Work and Pensions Committee chair Frank Field has queried the Financial Reporting Council on the release date of its report on PwC’s audit of collapsed retailer BHS.
In June, the High Court ruled against a request by former BHS owner Philip Green to block the FRC from publishing the full details of the report, which contains “serious criticisms” of the Taveta management – Green’s holding company.
Over a month later the report has still not been published, and Field has questioned why. FRC chief executive Stephen Haddrill, in a letter dated 12 July, told Field that he intended to publish the report “as soon as possible”.
As a result, Field has written to Haddrill to ask about the processes FRC follows when publishing a report, and the time taken at each stage. In particular, he has asked whether Taveta has had any involvement in the process, and the report is expected to be published.
He has also asked whether the Insolvency Service has had any access to material
held by the FRC, including the settlement documents.
“The chief executive of the Insolvency Service confirmed to us in a letter of 16 July that the IS had asked the FRC to make available to it material relating to the conduct of directors of the Taveta group,” Field wrote.
The Insolvency Service has previously told the Work and Pensions Committee that it may reopen an investigation into the former BHS directors in light of the FRC report.
Following the report, the FRC sanctioned PwC and one of its former partners, Steve Denison, as a result of BHS’s 2014 audits.
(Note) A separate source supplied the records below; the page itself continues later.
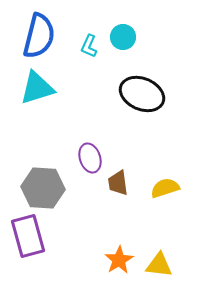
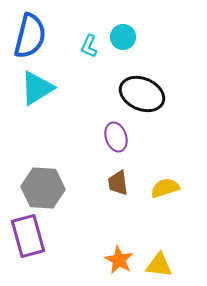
blue semicircle: moved 9 px left
cyan triangle: rotated 15 degrees counterclockwise
purple ellipse: moved 26 px right, 21 px up
orange star: rotated 12 degrees counterclockwise
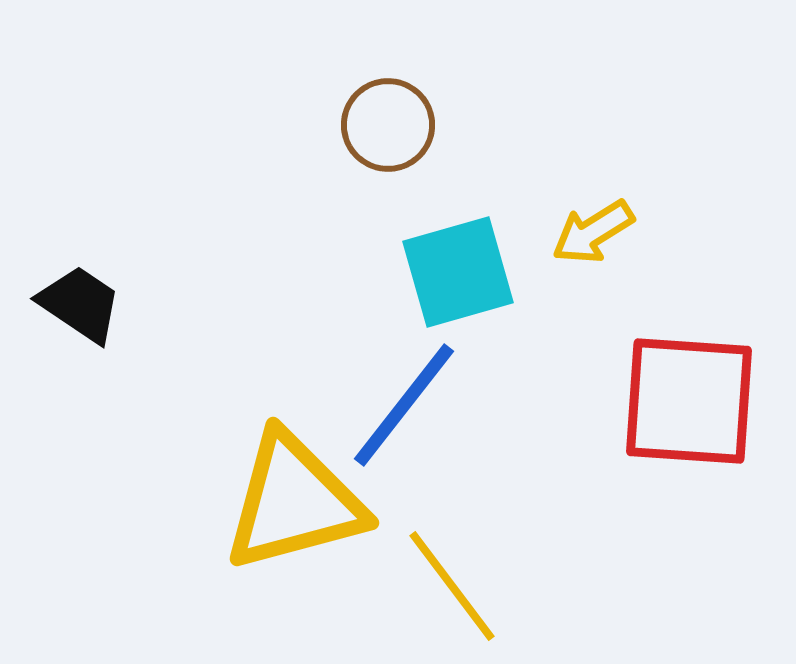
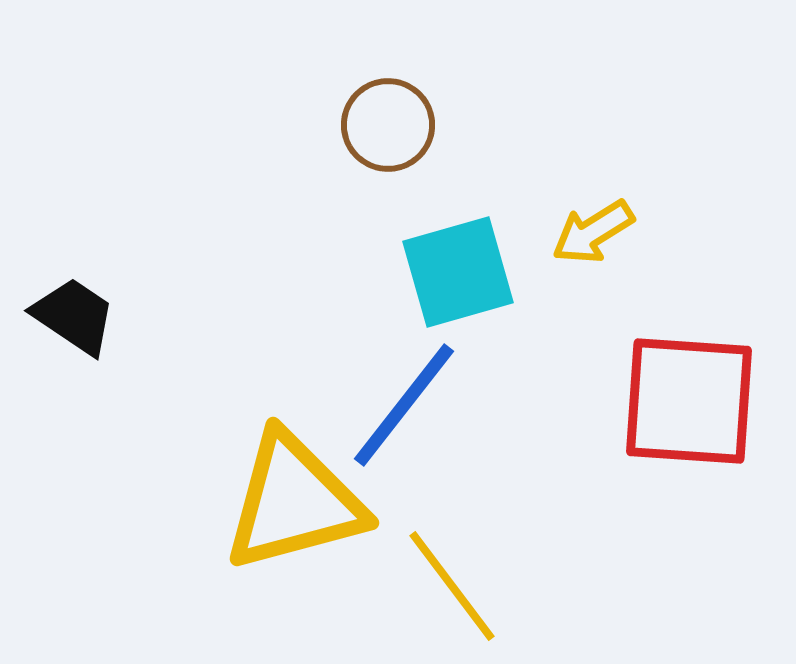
black trapezoid: moved 6 px left, 12 px down
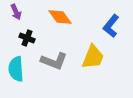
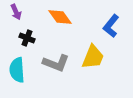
gray L-shape: moved 2 px right, 2 px down
cyan semicircle: moved 1 px right, 1 px down
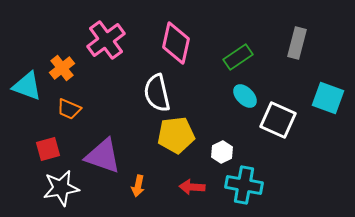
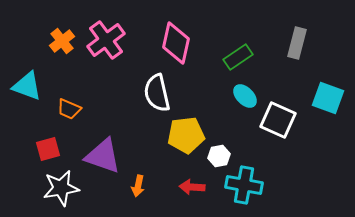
orange cross: moved 27 px up
yellow pentagon: moved 10 px right
white hexagon: moved 3 px left, 4 px down; rotated 15 degrees clockwise
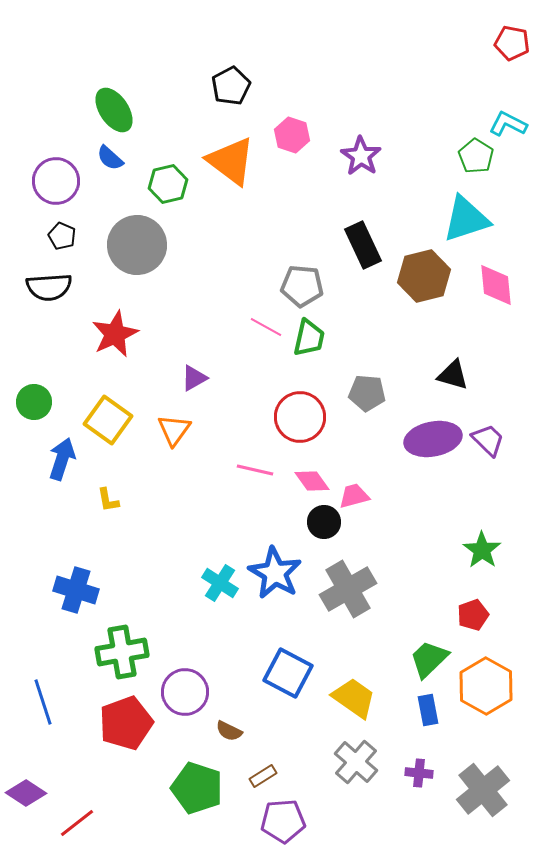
Denison was given a £500,000 fine, and has been banned from undertaking any audit work for 15 years, as well as being given a “severe reprimand”. Denison was the auditor for BHS from 2009 until when it was sold to Dominic Chappell in 2015.
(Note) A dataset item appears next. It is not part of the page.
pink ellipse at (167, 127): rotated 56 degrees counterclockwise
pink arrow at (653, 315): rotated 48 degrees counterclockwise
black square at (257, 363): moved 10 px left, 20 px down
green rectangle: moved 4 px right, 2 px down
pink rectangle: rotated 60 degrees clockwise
PwC was handed a £10m fine and told to monitor and support its Leeds Audit Practice and provide detailed annual reports about that practice to the FRC for the next three years.
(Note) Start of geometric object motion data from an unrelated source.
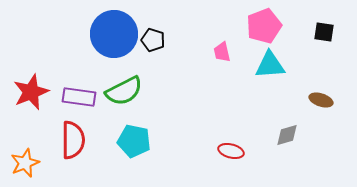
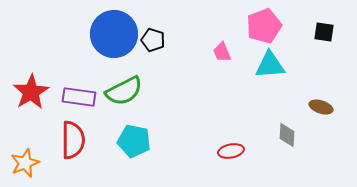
pink trapezoid: rotated 10 degrees counterclockwise
red star: rotated 9 degrees counterclockwise
brown ellipse: moved 7 px down
gray diamond: rotated 70 degrees counterclockwise
red ellipse: rotated 25 degrees counterclockwise
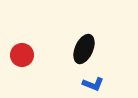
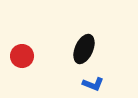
red circle: moved 1 px down
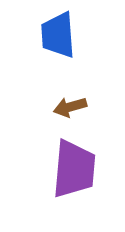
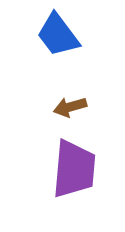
blue trapezoid: rotated 33 degrees counterclockwise
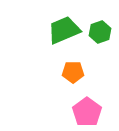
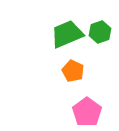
green trapezoid: moved 3 px right, 4 px down
orange pentagon: moved 1 px up; rotated 25 degrees clockwise
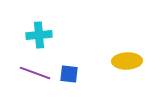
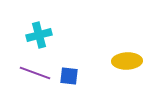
cyan cross: rotated 10 degrees counterclockwise
blue square: moved 2 px down
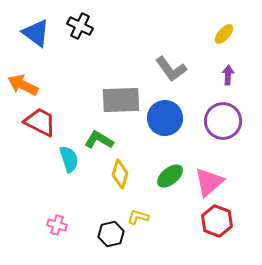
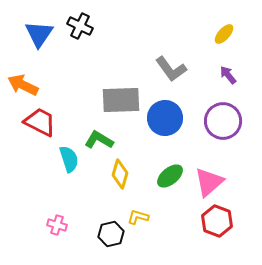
blue triangle: moved 3 px right, 1 px down; rotated 28 degrees clockwise
purple arrow: rotated 42 degrees counterclockwise
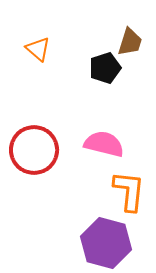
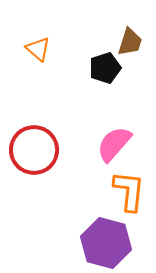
pink semicircle: moved 10 px right; rotated 63 degrees counterclockwise
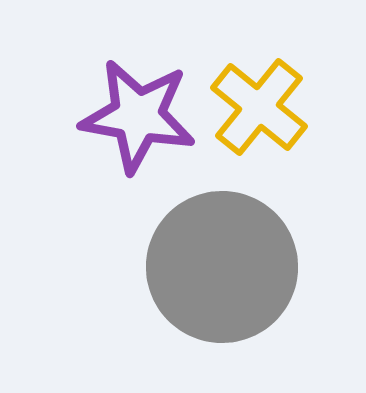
BHS was infamously sold for £1 in March 2015 by Philip Green to Dominic Chappell but collapsed thirteen months later with a pension deficit of around £570m.
Following its investigation into BHS, The Pensions Regulator said: “The main purpose of the sale of BHS was to postpone BHS’s insolvency to prevent a liability to the schemes falling due while it was part of the Taveta group of companies ultimately owned by the Green family, and/or that the effect of the sale was materially detrimental to the schemes.”